*Goal of the exercise*
Gather each line of the entries below that includes "开字母游戏使用异常".

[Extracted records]
______
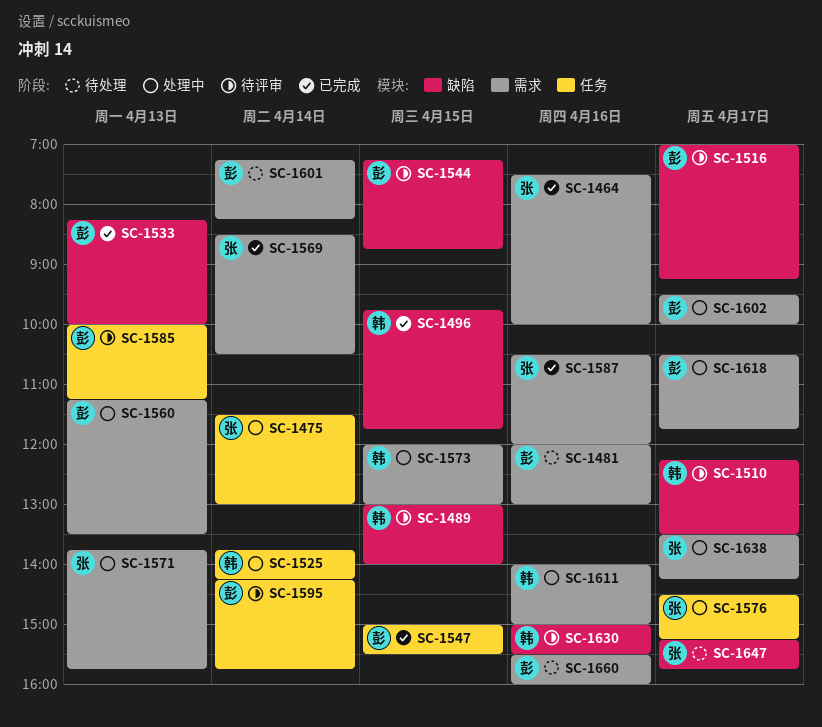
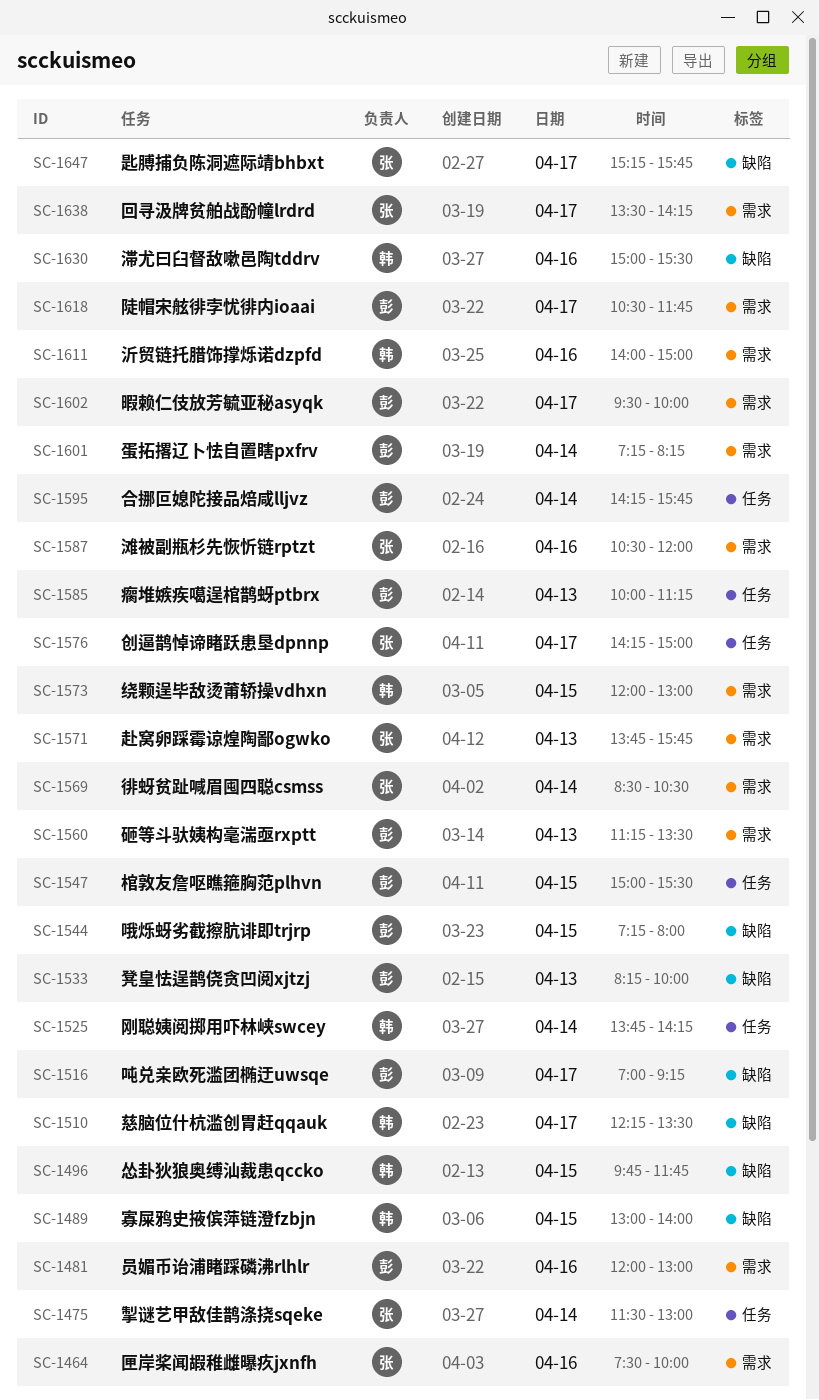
SC-1544, ends: 08:45 -> 08:00
SC-1576, begins: 14:30 -> 14:15
SC-1576, ends: 15:15 -> 15:00
SC-1660: present -> none

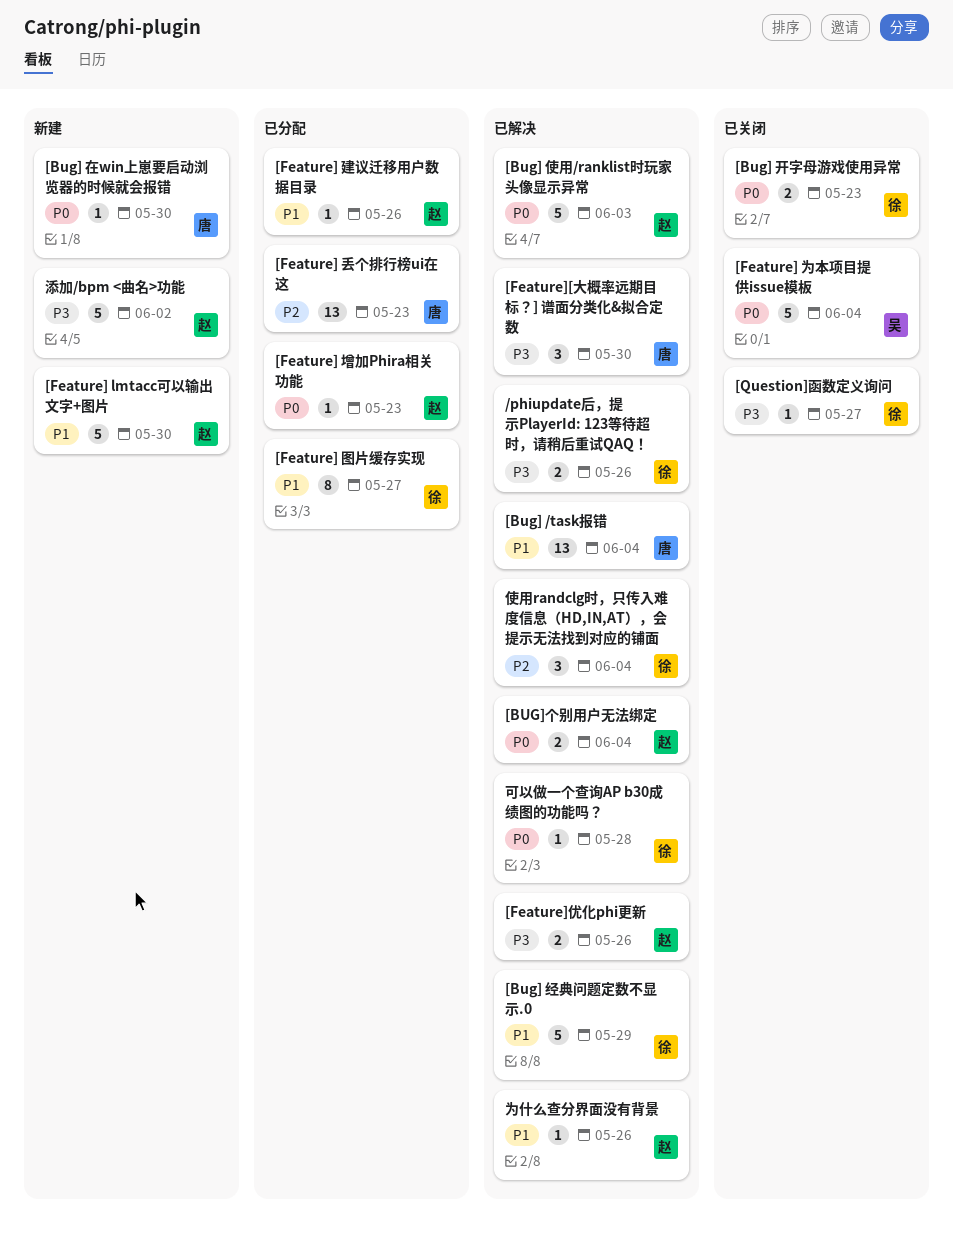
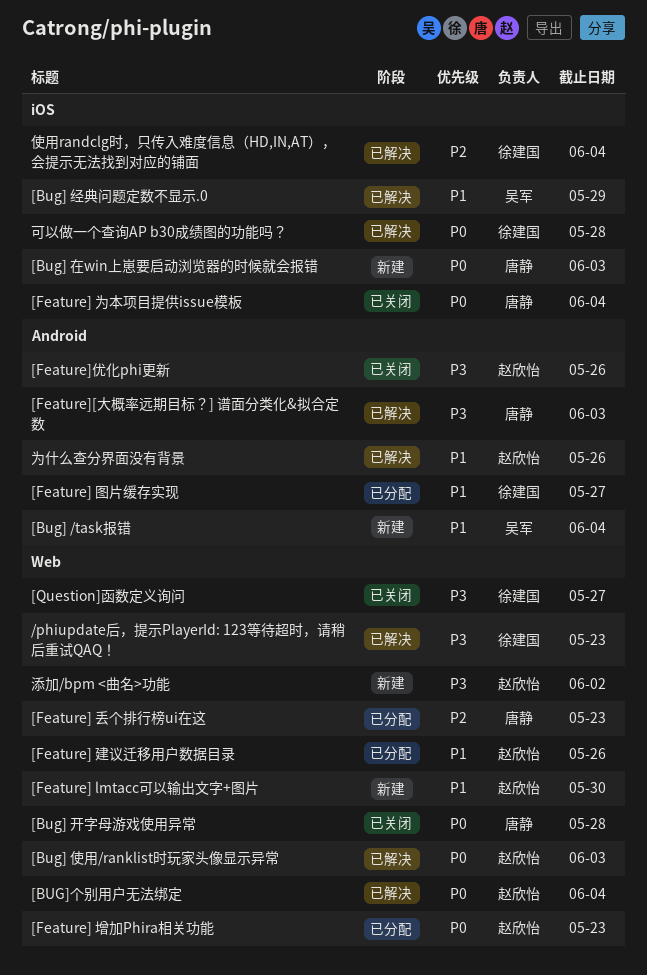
/phiupdate后，提示PlayerId: 123等待超时，请稍后重试QAQ！, due: May 26 -> May 23
[Bug] /task报错, status: 已解决 -> 新建
[Bug] /task报错, owner: 唐静 -> 吴军
[Bug] 在win上崽要启动浏览器的时候就会报错, due: May 30 -> Jun 3
[Bug] 开字母游戏使用异常, owner: 徐建国 -> 唐静
[Bug] 开字母游戏使用异常, due: May 23 -> May 28
[Bug] 经典问题定数不显示.0, owner: 徐建国 -> 吴军
[Feature] 为本项目提供issue模板, owner: 吴军 -> 唐静
[Feature][大概率远期目标？] 谱面分类化&拟合定数, due: May 30 -> Jun 3
[Feature]优化phi更新, status: 已解决 -> 已关闭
______
*Solution to this problem*
[Bug] 开字母游戏使用异常, owner: 徐建国 -> 唐静
[Bug] 开字母游戏使用异常, due: May 23 -> May 28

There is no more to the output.